Today, the renewable energy programme is back on track but the environment is starkly different.

Back then there was perhaps a naivety in the sense of achievement in that there was little understanding of the extent of damage a few corrupt people in powerful positions could cause in pursuing nefarious agendas. Today that awareness is acute, honed by the near death of SA’s renewables industry.

There is now a growing sense of confidence at having overcome those travails. Having been so close to the brink, things are up and running again. But there is cautiousness too; an awareness of how quickly things can change, of how close the industry came to being permanently stunted. The excited teenager has matured into more world-weary adult, albeit one whose confidence in its abilities has been honed by its past successes, both in developing an efficient industry and in overcoming its political struggle for survival.

“When we started with renewables we just jumped in and swam,” says Karén Breytenbach, who as head of the IPP Office has overseen the entire renewable energy process. “Now we know; we have learnt. We need to be ready for what is coming, not just jump in.”

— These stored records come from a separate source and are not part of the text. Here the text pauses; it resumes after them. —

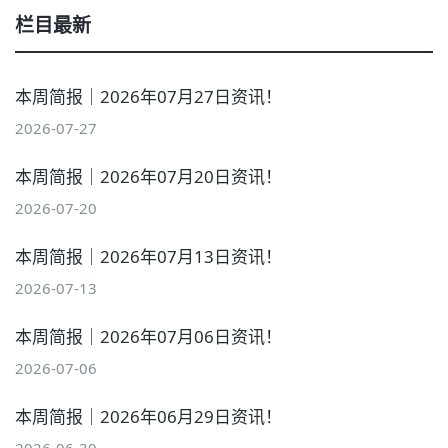
栏目最新
本周简报｜2026年07月27日资讯！
2026-07-27
本周简报｜2026年07月20日资讯！
2026-07-20
本周简报｜2026年07月13日资讯！
2026-07-13
本周简报｜2026年07月06日资讯！
2026-07-06
本周简报｜2026年06月29日资讯！
2026-06-30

Much of the credit for rejuvenating the renewables programme can go to Energy Minister Jeff Radebe. He wasted little time in getting Eskom to sign the round four procurement agreements with the IPPs, notwithstanding continuing resistance from the utility – which introduced an element of absurd hilarity. Last-minute court applications failed to stop the process but Eskom continued to prevaricate and delay, right up to the signing ceremony. First they said they had no mandate to sign, which was immediately dismissed as nonsense. Then they tried to renegotiate prices and were again rebuffed. Finally, at the signing ceremony, the appointed Eskom official shifted in his seat patting pockets, saying he couldn’t sign as he had no pen. The minister, with alacrity, produced one from his jacket pocket.

Those 27 round four projects, Radebe announced at the signing, will inject R56m of new investment into the economy, put downward pressure on the end price of electricity and provide 61,600 full-time jobs of which 95% are for South African citizens, mostly during the construction phase. The local community equity shareholding in the 27 projects amounts to 7.1% or R1.6bn-worth, and those shareholders are likely to receive R5.9bn in dividends over the 20-year lifespan of the projects. Another R9,8bn will be spent on socioeconomic development initiatives and R3.4bn on enterprise development over the 20-year contract periods.

Radebe’s next big achievement has been the publishing of the draft Integrated Resource Plan (IRP) 2018, again in the face of resistance, this time spearheaded by the National Union of Mineworkers. That maps a path for South Africa’s energy future and instils a sense of certainty in the industry. Investment decisions can be made accordingly.

The main focus of this publication is on the future of energy in SA. It’s an exciting time: the IRP opens the way for independent power producers within coal and gas, introducing new elements of competition for Eskom. Indeed, the future structure of Eskom is pivotal to the future shape of the industry, and we explore options that might improve operational efficiency and financial sustainability. And the renewables industry itself is ever-evolving, with technological advancements and falling costs making it a compelling solution to the ever-increasing urgency with which planet Earth has to address the consequences of global warming.